For many days now, British, French and American ships loaded with relief supplies have been sitting off Myanmar’s coast, waiting for permission to enter that country’s ports. The aid is urgently needed. Almost a month after Cyclone Nargis left at least 134,000 people dead or missing in Myanmar, the United Nations estimated that almost 60 percent of the two million people affected by the catastrophe had yet to receive assistance. The primary culprit for the delay is Myanmar’s intransigent military, which appears to be more concerned with preserving control over the population than with saving the lives of their fellow countrymen. U.N. Secretary General Ban Ki-moon at last extracted a promise from Myanmar’s government on May 23 to allow more humanitarian aid into the country, yet relief agencies and Western nations are skeptical that the junta will follow through with all the necessary visas and bureaucratic assistance.
France’s foreign minister, Bernard Kouchner, a former head of Doctors Without Borders, has said that the U.N. Security Council may need to invoke the “responsibility to protect” as a justification for an armed intervention that will force delivery of humanitarian aid. Mr. Kouchner is correct in his assessment that Myanmar presents an important test case for the world’s commitment to the duty to protect, the principle that the international community has a right to intervene when a government either fails to protect its people or has itself violated their rights.
In his recent address to the United Nations, Pope Benedict XVI argued that in such situations the international community has a moral obligation to intervene. “Every State has the primary duty to protect its own population from grave and sustained violations of human rights, as well as from the consequences of humanitarian crises, whether natural or man-made,” the pope said. When “states are unable to guarantee such protection,” the international community should intervene, and such interventions “should never be interpreted as an unwarranted imposition or a limitation of sovereignty. On the contrary, it is indifference or failure to intervene that do the real damage,” the pope asserted.
The catastrophe in Myanmar appears to be a clear-cut example of a case in which the failures of a government unable or unwilling to protect its own population require action by the international community.
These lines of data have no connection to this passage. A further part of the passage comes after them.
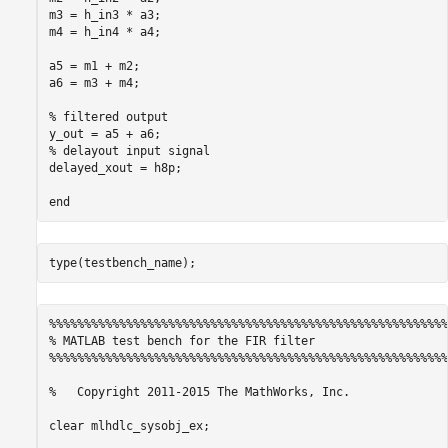
m3 = h_in3 * a3;

m4 = h_in4 * a4;

a5 = m1 + m2;

a6 = m3 + m4;

% filtered output

y_out = a5 + a6;

% delayout input signal

delayed_xout = h8p;

%%%%%%%%%%%%%%%%%%%%%%%%%%%%%%%%%%%%%%%%%%%%%%%%%%%%%%%%%
% MATLAB test bench for the FIR filter

%%%%%%%%%%%%%%%%%%%%%%%%%%%%%%%%%%%%%%%%%%%%%%%%%%%%%%%%%
%   Copyright 2011-2015 The MathWorks, Inc.

clear mlhdlc_sysobj_ex;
The international community must first exhaust every possible nonmilitary option for a resolution of the crisis. The mediation of other Southeast Asian nations as well as of U.N. Secretary General Ban seems to offer an avenue for humanitarian rescue not available through direct negotiation with the West, which would still be the major source of aid. While slow, such mediation may satisfy the principle of proportionality. Although the human toll may still be high, it will be smaller than if there is resort to armed intervention. Yet with the monsoon season rapidly approaching, time is not on the side of the suffering people of Myanmar. If a limited armed intervention is needed, it should be a multilateral effort, and its principal purpose must be humanitarian. The scale, duration and intensity of the intervention must be no greater than what is required for the successful delivery and distribution of aid.
It is clear that the most appropriate body to authorize any such interventions is the United Nations, which makes all the more urgent the pope’s call to strengthen the U.N. system. Adequate funding of the organization, coupled with appropriate accountability, would be a good start. But the duty to protect requires the international community to rethink the very idea of security and to understand that preventing and alleviating humanitarian crises, primarily through nonmilitary means, is an absolute requirement for international peace in the 21st century. Effective future interventions, therefore, will require a reformed U.N. Security Council committed to incorporating duty to protect principles into its decision-making, as well as a standing international constabulary force that can effectively implement its resolutions and augment the organization’s beleaguered peacekeeping capacities.
Most important, the world’s moral commitment to fulfill its responsibility to protect will need to be strengthened. The international community’s embrace of this principle will require nation states to expend their treasure and even their blood on behalf of the world’s oppressed, and to confront the possibility that the moral imperative to act in the face of human suffering may override their provincial interests. As failed states multiply and complex humanitarian emergencies become more frequent, only more difficult choices lie ahead.